Proving inequality $\ 1+\frac14+\frac19+\cdots+\frac1{n^2}\le 2-\frac1n$ using induction

Question

Question:

Prove $$\ 1+\frac{1}{4}+\frac{1}{9}+\cdots+\frac{1}{n^2}\le 2-\frac{1}{n}, \text{ for all natural } n$$

My attempt:

Base Case: $n=1$ is true:

I.H: Suppose $1+\frac{1}{4}+\frac{1}{9}+\cdots+\frac{1}{k^2}\le 2-\frac{1}{k},$ for some natural $k.$

Now we prove true for $n = k+1$

$$ 1+\frac{1}{4}+\cdots+\frac{1}{k^2}+\frac{1}{\left(k+1\right)^2}\le 2-\frac{1}{k}+\frac{1}{\left(k+1\right)^2},\text{ by induction hypothesis} $$

Now how do I show that $2-\frac{1}{k}+\frac{1}{\left(k+1\right)^2}\le 2-\frac{1}{\left(k+1\right)}\text{ ?}$

Have I done everything correctly up until here?

If yes, how do I show this inequality is true?

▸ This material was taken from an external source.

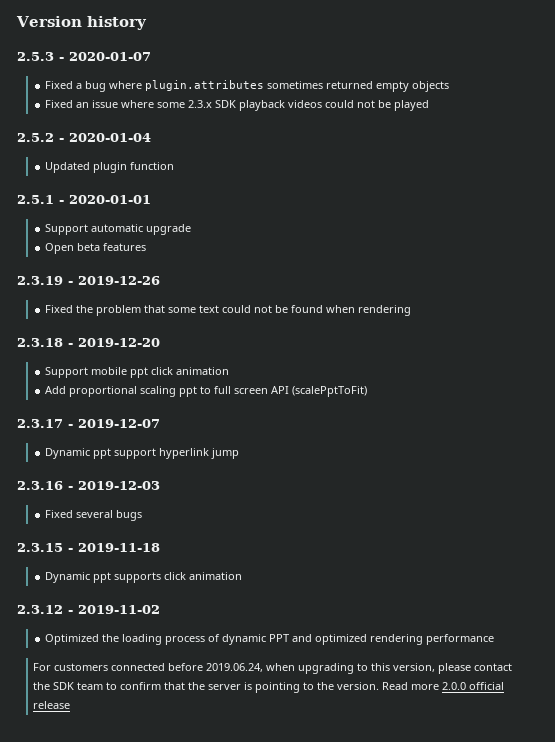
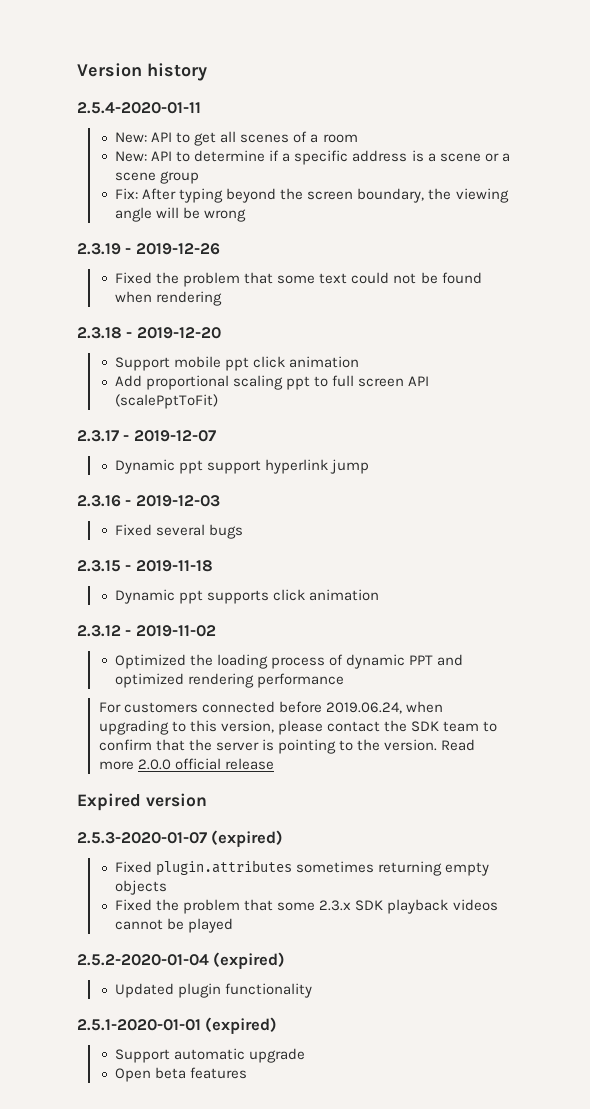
[17,52,151,61] [45,80,450,92] [45,100,430,111] [17,133,151,142] [45,162,175,173] [17,195,151,204] [45,224,192,235] [45,243,147,254] 2.5.3 - 2020-01-07 // Fixed a bug where plugin.attributes sometimes returned empty objects // Fixed an issue where some 2.3.x SDK playback videos could not be played // 2.5.2 - 2020-01-04 // Updated plugin function // 2.5.1 - 2020-01-01 // Support automatic upgrade // Open beta features -> [77,102,201,114] [115,131,358,146] [115,150,510,165] [115,171,200,184] [115,188,509,203] [115,207,247,222] 2.5.4-2020-01-11 // New: API to get all scenes of a room // New: API to determine if a specific address is a scene or a scene group // Fix: After typing beyond the screen boundary, the viewing angle will be wrong
(71, 705) none -> [77,793,207,811] [77,830,284,847] [115,860,490,876] [115,880,168,895] [115,899,498,914] [115,918,234,933] [77,952,286,969] [115,983,313,998] [77,1017,278,1034] [115,1048,306,1063] [115,1067,248,1082] // Expired version // 2.5.3-2020-01-07 (expired) // Fixed plugin.attributes sometimes returning empty objects // Fixed the problem that some 2.3.x SDK playback videos cannot be played // 2.5.2-2020-01-04 (expired) // Updated plugin functionality // 2.5.1-2020-01-01 (expired) // Support automatic upgrade // Open beta features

Any help would be appreciated.

Answer 1

You are right!

We need to prove that: $$\frac{1}{(k+1)^2}<\frac{1}{k}-\frac{1}{k+1}$$ or $$\frac{1}{(k+1)^2}<\frac{1}{k(k+1)},$$ which is obvious.

Answer 2

You may use creative telescoping for proving a much tighter inequality.
If we set $H_n^{(2)}=\sum_{k=1}^{n}\frac{1}{k^2}$, for any $n\geq 3$ we have: $$\begin{eqnarray*} H_n^{(2)} &=& \sum_{k=1}^{n}\frac{1}{k(k+1)}+\sum_{k=1}^{n}\frac{1}{k^2(k+1)}\\&=&\left(1-\frac{1}{n+1}\right)+\frac{1}{2}+\sum_{k=1}^{n-1}\frac{1}{(k+1)^2 (k+2)}\\&=&\frac{3}{2}-\frac{1}{n+1}+\sum_{k=1}^{n-1}\frac{1}{k(k+1)(k+2)}-\sum_{k=1}^{n-1}\frac{1}{k(k+1)^2(k+2)}\\&=&\frac{5}{3}-\frac{2n+1}{2n(n+1)}-\sum_{k=1}^{n-2}\frac{1}{(k+1)(k+2)^2(k+3)}\\ &\color{red}{\leq}&\color{red}{\frac{5}{3}-\frac{1}{n}} \end{eqnarray*}$$ and the given inequality for $n\in\{1,2\}$ can be easily checked by hand.
It is interesting to point out that this approach leads to a short proof of Stirling's inequality.

---

As an alternative, the convexity of $\frac{1}{x^2}$ over $\mathbb{R}^+$ leads, by the Hermite-Hadamard inequality, to:

$$ H_{n}^{(2)}=\frac{\pi^2}{6}-\sum_{m\geq n+1}\frac{1}{m^2}\color{red}{\leq} \frac{\pi^2}{6}-\int_{n+1}^{+\infty}\frac{dx}{x^2}=\frac{\pi^2}{6}-\frac{1}{n+1} $$ $$ H_{n}^{(2)}\color{blue}{\geq} \frac{\pi^2}{6}-\frac{1}{n+\frac{1}{2}}. $$